The task — In the entries that follow, the first line to write out is the one containing "PREESENCIAL 000009 |", and the last is the one containing "32059212200002.00 | UNIDAD". Reproduce that stretch exactly, with nothing before or after it.
===== Data section =====
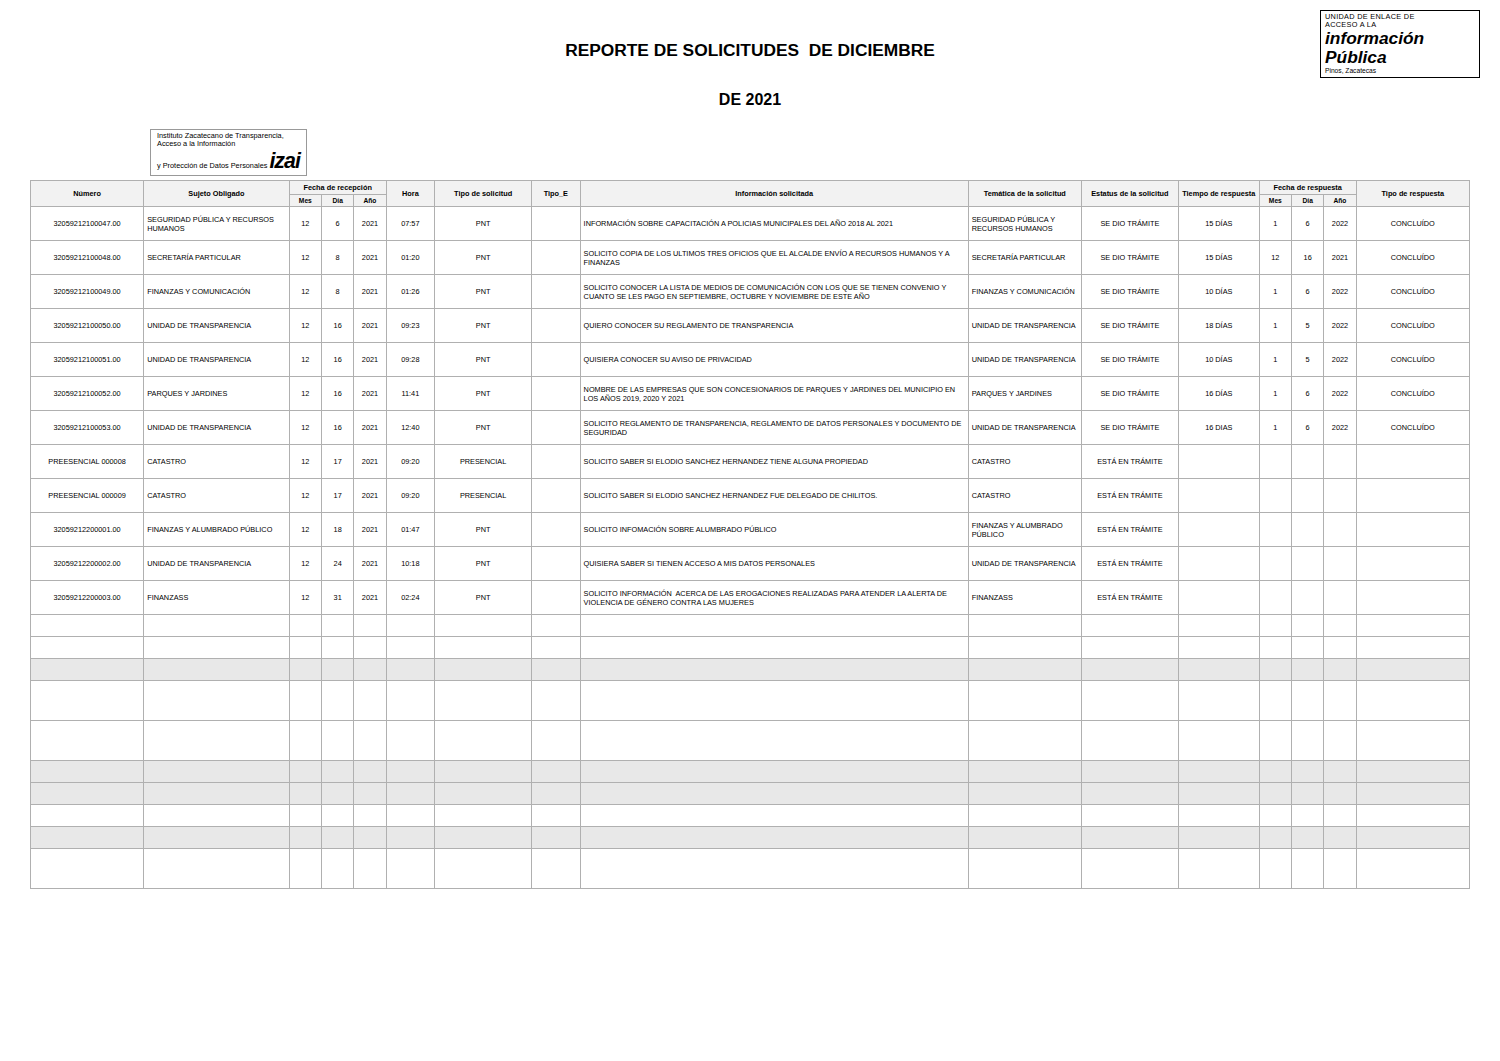UNIDAD DE ENLACE DE
ACCESO A LA
información Pública
Pinos, Zacatecas
REPORTE DE SOLICITUDES DE DICIEMBRE
DE 2021
Instituto Zacatecano de Transparencia,
Acceso a la Información
y Protección de Datos Personales izai
| Número | Sujeto Obligado | Fecha de recepción | Hora | Tipo de solicitud | Tipo_E | Información solicitada | Temática de la solicitud | Estatus de la solicitud | Tiempo de respuesta | Fecha de respuesta | Tipo de respuesta |
| --- | --- | --- | --- | --- | --- | --- | --- | --- | --- | --- | --- |
| Mes | Día | Año | Mes | Día | Año |
| 32059212100047.00 | SEGURIDAD PÚBLICA Y RECURSOS HUMANOS | 12 | 6 | 2021 | 07:57 | PNT | | INFORMACIÓN SOBRE CAPACITACIÓN A POLICIAS MUNICIPALES DEL AÑO 2018 AL 2021 | SEGURIDAD PÚBLICA Y RECURSOS HUMANOS | SE DIO TRÁMITE | 15 DÍAS | 1 | 6 | 2022 | CONCLUÍDO |
| 32059212100048.00 | SECRETARÍA PARTICULAR | 12 | 8 | 2021 | 01:20 | PNT | | SOLICITO COPIA DE LOS ULTIMOS TRES OFICIOS QUE EL ALCALDE ENVÍO A RECURSOS HUMANOS Y A FINANZAS | SECRETARÍA PARTICULAR | SE DIO TRÁMITE | 15 DÍAS | 12 | 16 | 2021 | CONCLUÍDO |
| 32059212100049.00 | FINANZAS Y COMUNICACIÓN | 12 | 8 | 2021 | 01:26 | PNT | | SOLICITO CONOCER LA LISTA DE MEDIOS DE COMUNICACIÓN CON LOS QUE SE TIENEN CONVENIO Y CUANTO SE LES PAGO EN SEPTIEMBRE, OCTUBRE Y NOVIEMBRE DE ESTE AÑO | FINANZAS Y COMUNICACIÓN | SE DIO TRÁMITE | 10 DÍAS | 1 | 6 | 2022 | CONCLUÍDO |
| 32059212100050.00 | UNIDAD DE TRANSPARENCIA | 12 | 16 | 2021 | 09:23 | PNT | | QUIERO CONOCER SU REGLAMENTO DE TRANSPARENCIA | UNIDAD DE TRANSPARENCIA | SE DIO TRÁMITE | 18 DÍAS | 1 | 5 | 2022 | CONCLUÍDO |
| 32059212100051.00 | UNIDAD DE TRANSPARENCIA | 12 | 16 | 2021 | 09:28 | PNT | | QUISIERA CONOCER SU AVISO DE PRIVACIDAD | UNIDAD DE TRANSPARENCIA | SE DIO TRÁMITE | 10 DÍAS | 1 | 5 | 2022 | CONCLUÍDO |
| 32059212100052.00 | PARQUES Y JARDINES | 12 | 16 | 2021 | 11:41 | PNT | | NOMBRE DE LAS EMPRESAS QUE SON CONCESIONARIOS DE PARQUES Y JARDINES DEL MUNICIPIO EN LOS AÑOS 2019, 2020 Y 2021 | PARQUES Y JARDINES | SE DIO TRÁMITE | 16 DÍAS | 1 | 6 | 2022 | CONCLUÍDO |
| 32059212100053.00 | UNIDAD DE TRANSPARENCIA | 12 | 16 | 2021 | 12:40 | PNT | | SOLICITO REGLAMENTO DE TRANSPARENCIA, REGLAMENTO DE DATOS PERSONALES Y DOCUMENTO DE SEGURIDAD | UNIDAD DE TRANSPARENCIA | SE DIO TRÁMITE | 16 DIAS | 1 | 6 | 2022 | CONCLUÍDO |
| PREESENCIAL 000008 | CATASTRO | 12 | 17 | 2021 | 09:20 | PRESENCIAL | | SOLICITO SABER SI ELODIO SANCHEZ HERNANDEZ TIENE ALGUNA PROPIEDAD | CATASTRO | ESTÁ EN TRÁMITE | | | | | |
| PREESENCIAL 000009 | CATASTRO | 12 | 17 | 2021 | 09:20 | PRESENCIAL | | SOLICITO SABER SI ELODIO SANCHEZ HERNANDEZ FUE DELEGADO DE CHILITOS. | CATASTRO | ESTÁ EN TRÁMITE | | | | | |
| 32059212200001.00 | FINANZAS Y ALUMBRADO PÚBLICO | 12 | 18 | 2021 | 01:47 | PNT | | SOLICITO INFOMACIÓN SOBRE ALUMBRADO PÚBLICO | FINANZAS Y ALUMBRADO PÚBLICO | ESTÁ EN TRÁMITE | | | | | |
| 32059212200002.00 | UNIDAD DE TRANSPARENCIA | 12 | 24 | 2021 | 10:18 | PNT | | QUISIERA SABER SI TIENEN ACCESO A MIS DATOS PERSONALES | UNIDAD DE TRANSPARENCIA | ESTÁ EN TRÁMITE | | | | | |
| 32059212200003.00 | FINANZASS | 12 | 31 | 2021 | 02:24 | PNT | | SOLICITO INFORMACIÓN ACERCA DE LAS EROGACIONES REALIZADAS PARA ATENDER LA ALERTA DE VIOLENCIA DE GÉNERO CONTRA LAS MUJERES | FINANZASS | ESTÁ EN TRÁMITE | | | | | |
=====
Answer section —
| PREESENCIAL 000009 | CATASTRO | 12 | 17 | 2021 | 09:20 | PRESENCIAL | | SOLICITO SABER SI ELODIO SANCHEZ HERNANDEZ FUE DELEGADO DE CHILITOS. | CATASTRO | ESTÁ EN TRÁMITE | | | | | |
| 32059212200001.00 | FINANZAS Y ALUMBRADO PÚBLICO | 12 | 18 | 2021 | 01:47 | PNT | | SOLICITO INFOMACIÓN SOBRE ALUMBRADO PÚBLICO | FINANZAS Y ALUMBRADO PÚBLICO | ESTÁ EN TRÁMITE | | | | | |
| 32059212200002.00 | UNIDAD DE TRANSPARENCIA | 12 | 24 | 2021 | 10:18 | PNT | | QUISIERA SABER SI TIENEN ACCESO A MIS DATOS PERSONALES | UNIDAD DE TRANSPARENCIA | ESTÁ EN TRÁMITE | | | | | |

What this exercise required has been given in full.